6. It's soundtrack was pretty darn popular
The show's cast album -which was released on 25 September 2015 - debuted at No. 12 on Billboard's 200 the following month. The only other time a Broadway soundtrack debuted higher (at No. 4) was way back in 1961 with Camelot.
7. Mike Pence controversy
In November 2016, vice-president elect Mike Pence attended a performance of Hamilton and was the recipient of a direct message delivered by Brandon Victor Dixon, who plays the US's third vice-president, Aaron Burr, on behalf of the entire cast onstage.
It read: "We are the diverse Americans, who are alarmed and anxious that your new administration will not protect us, our planet, our children, our parents, or defend us and uphold our inalienable rights ... we hope that this show has inspired you to uphold our American values and work on behalf of all of us.
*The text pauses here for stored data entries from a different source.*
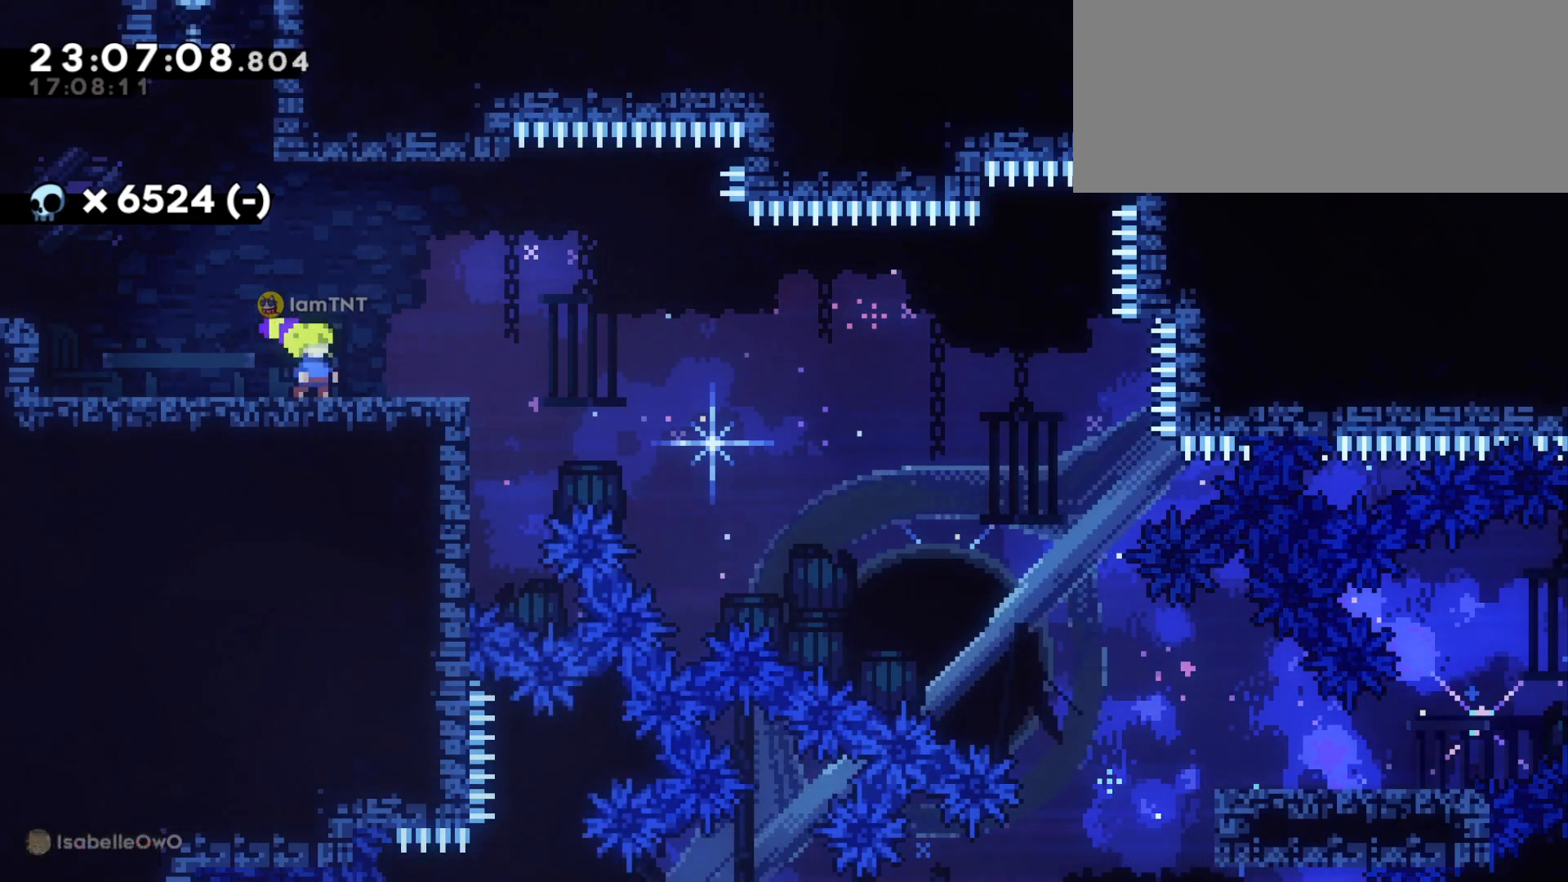
{"keys": [], "events": [[17, "jump2", "down"], [17, "s", "up"], [117, "jump2", "up"]]}
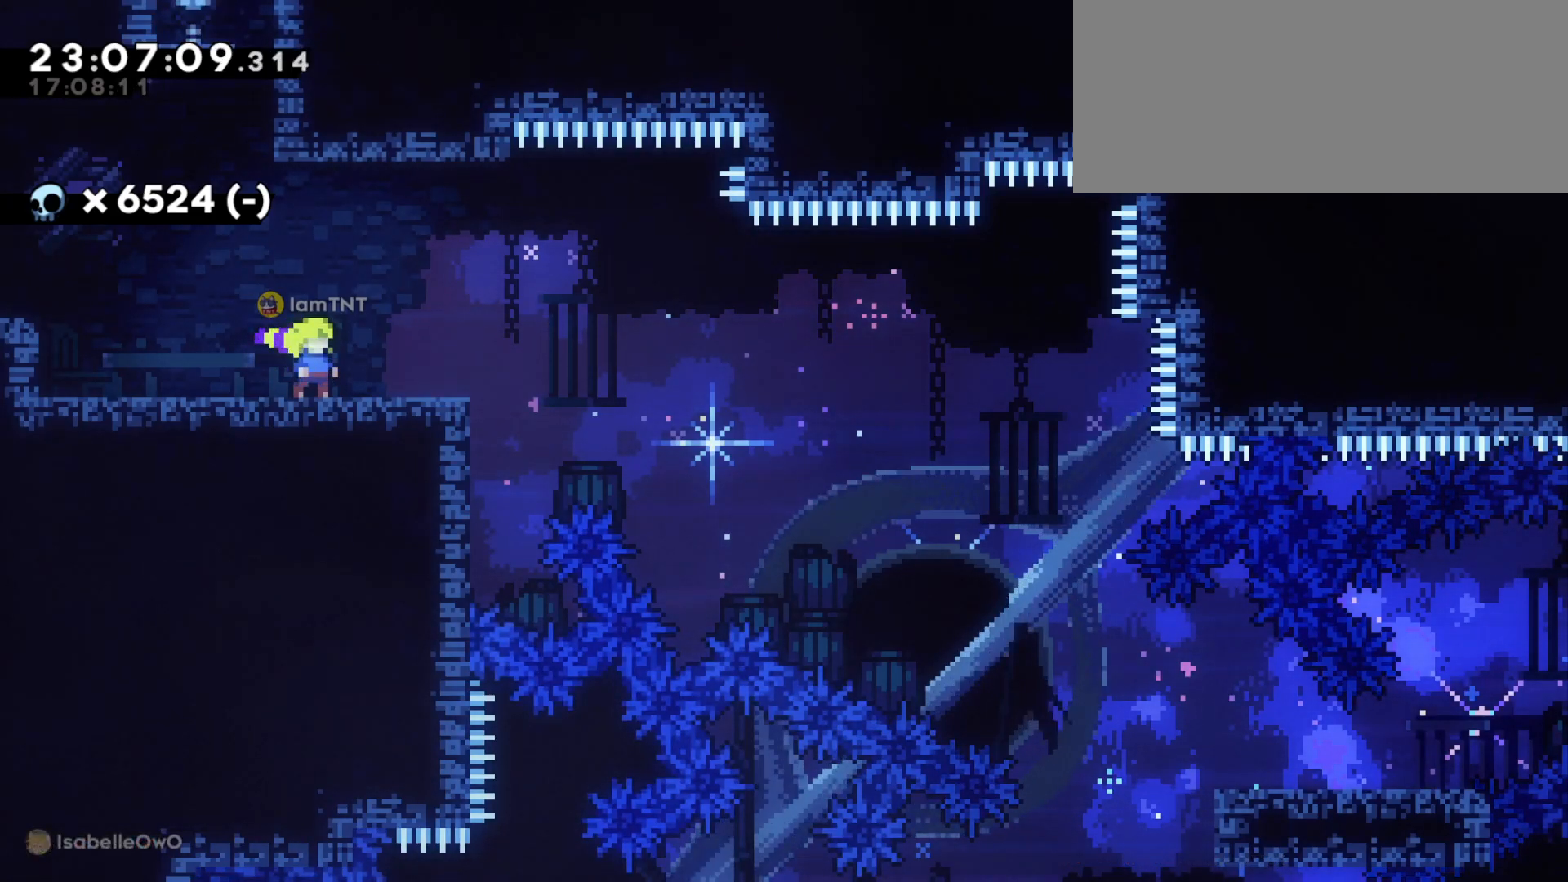
{"keys": ["d"], "events": [[100, "jump2", "down"], [200, "a", "down"], [200, "jump2", "up"], [300, "a", "up"], [317, "d", "down"], [417, "d", "up"], [467, "d", "down"]]}
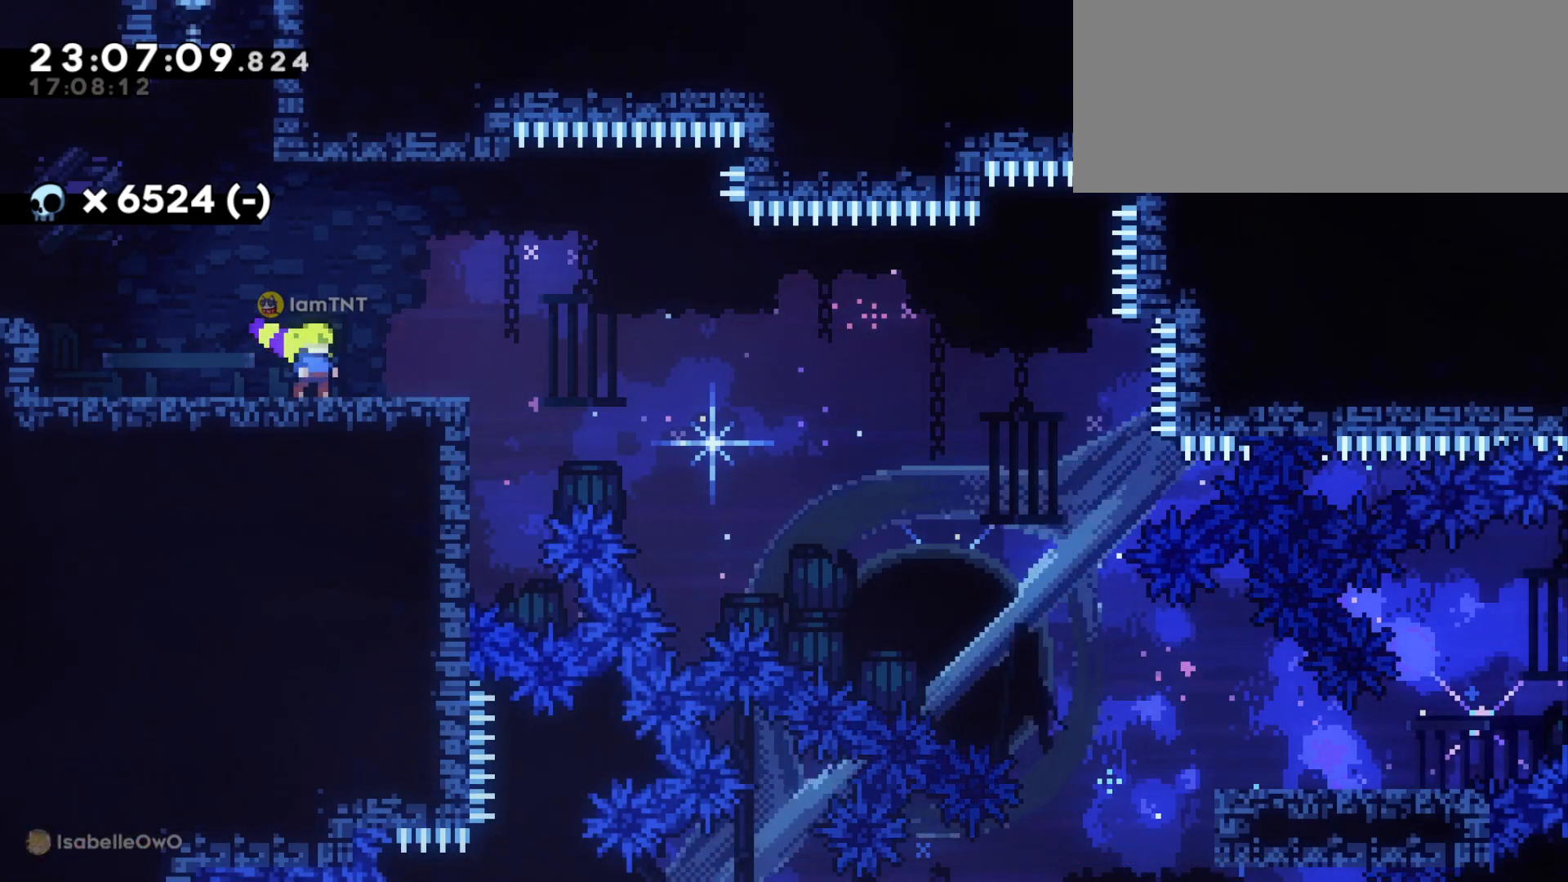
{"keys": [], "events": [[67, "d", "up"]]}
"We thank you for sharing this wonderful American story, told by a diverse group of men and women of different colors, creeds and orientations."
Following the event, President-elect Donald Trump took to Twitter to urge the cast to apologise, however, many believed that it was fitting that they used such a political-driven show as a platform for their views. "If people are coming to see Hamilton to leave their politics behind, you came to the wrong show," Dixon told ABC's The View.
8. It will be here soon!
While the show's exact opening night is currently unknown, Hamilton is set to have its performance at London's Victoria Palace Theatre in November. Tickets go on general sale on the 30th.